There were security cameras everywhere but they didn’t look turned on.
Tekno was in the middle of a concrete plot with little to no plants to soften the look. Along one side was a hedge of some plant that had not only lost its leaves to the winter but the branches looked gray and dead. Clearly Teknolab’s budget didn’t run to gardening services.
The building was isolated, with no way to approach stealthily. Jacob and Nick were crouched behind a low wall some fifty meters away and studied the terrain. There wasn’t much to study—it was barren, stark, exposed.
They looked at each other and communicated in hand gestures.Do we make a run for it?
If there’s someone in the security office we’re fucked.
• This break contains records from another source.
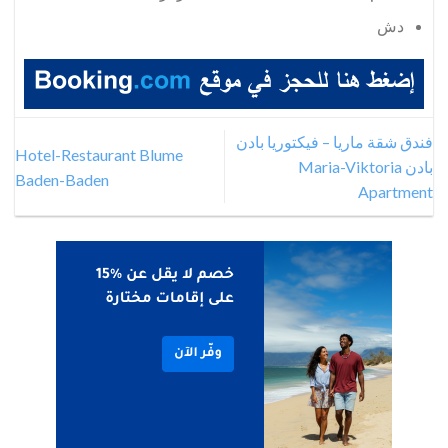
دش
فندق شقة ماريا – فيكتوريا بادن
Hotel-Restaurant Blume
بادن Maria-Viktoria
Baden-Baden
Apartment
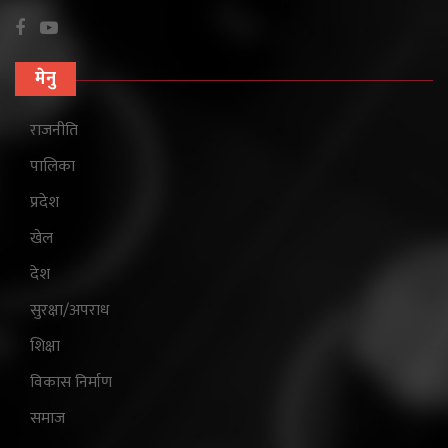
मेनु
राजनीति
पालिका
प्रदेश
खेल
देश
सुरक्षा/अपराध
शिक्षा
विकास निर्माण
समाज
It was Saturday. Maybe the company wasn’t open on weekends. There were no cars parked in the vast parking lot. No lights on. No signs of life.
They looked at each other again.
Jacob was torn. Rushing a building with no cover at all was insane. But they didn’t have many leads and there was always something to learn, even if you paid for it. This was where bioengineering equipment had been delivered, and if the trucks making it to Zalny were any indicator, that equipment had been delivered to a rogue lab. Teknolab could give them intel on what to expect at Zalny. There would be documents. Nick could read them and they could send scans to the Queens who would use AI to translate them.
There were risks, of course.
If the signs of abandonment were a ruse, they’d be caught. Interrogated, probably. The element of surprise would be lost. Neither of them had any identifying marks on them or their clothes. Jacob would shut up and Nick would do the talking. His Russian was excellent, he could pass for Russian. They would draw out the interrogation. It would give them some time to notify their team, who knew where they were. The team would come.
The risks were great. The risk of not doing anything, not learning anything, was greater.
Nick was looking to him for instructions. Jacob was team leader. He was the one to decide. Go/no go?
Go—it could be an ambush. They could be killed.
No go—they’d be left with no intel, which might be available inside.
Go/no go?
Go.
He pointed with his fingers forward and Nick nodded. Jacob knew that if it turned out to be a bad call, Nick would never blame him. You made the call. You went with the intel you had. They had none and needed some.
Nothing was ever easy.
They looked at each other and Jacob nodded—go.
They sprinted across the concrete apron to a side door. They took up stations against the side door, weapons up, Jacob to the right, Nick to the left.
Jacob brought out his IR scanner and pointed it to the wall. The screen showed no heat spots. Not even a mouse. Certainly not a human. He stood back, aiming his gun at the lock when Nick held up a finger. Kneeling, Nick took out his lockpick kit and in a few moments the door was open.
Lockpick? He mouthed and Nick shrugged. Jacob hadn’t carried a lockpick in ten years. And how crazy that the door to a pharmaceutical lab only had a regular lock? He hadn’t seen one of those in ten years, either.
The door swung open to a dark, cavernous space. They both put on a set of night vision goggles, only they looked like glasses. Not the unwieldy goggles attached to helmets that most soldiers still used, but an experimental set that could pass for normal glasses in public.
The room was milky, not green, in the enhanced light from the doorway. It was the lobby of a company. A curved reception desk, old fashioned phones, benches around the perimeter. Nothing fancy, nothing that stood out.
Walking quietly, ready for anything, they walked the perimeter of the lobby area, which was bland and old fashioned. There was a set of double doors in the back wall and they doubled up again. Used the scanner again. Nothing, again.
It wasn’t locked. The doors opened onto a long corridor with doors either side, clearly the heart of the building.
Nick was studying the signs next to the doors. “Admin, accounting, human resources, public relations… ah, here we are. Doesn’t even need translating. Labs. So I guess this leads to the wing where the labs are.”
They opened the door and walked in. This far into the building there were no sources of light. Nick placed on the ground a special light source invisible to the naked eye, but which lit up the space as if it were noon on a sunny summer day when seen through the goggles.
It was a series of interconnected rooms, spacious, empty. They passed from room to room and saw nothing but empty space with machinery. Nothing on the walls, not even a duty roster or sheet of paper.
“Okay,” Jacob said, “time to call in the expert.” He pulled out his cell and called the cell he’d given to Alex. When he heard her voice, calm and low, something in him, something that had been tight ever since he’d left her back at the hotel, relaxed. She was safe.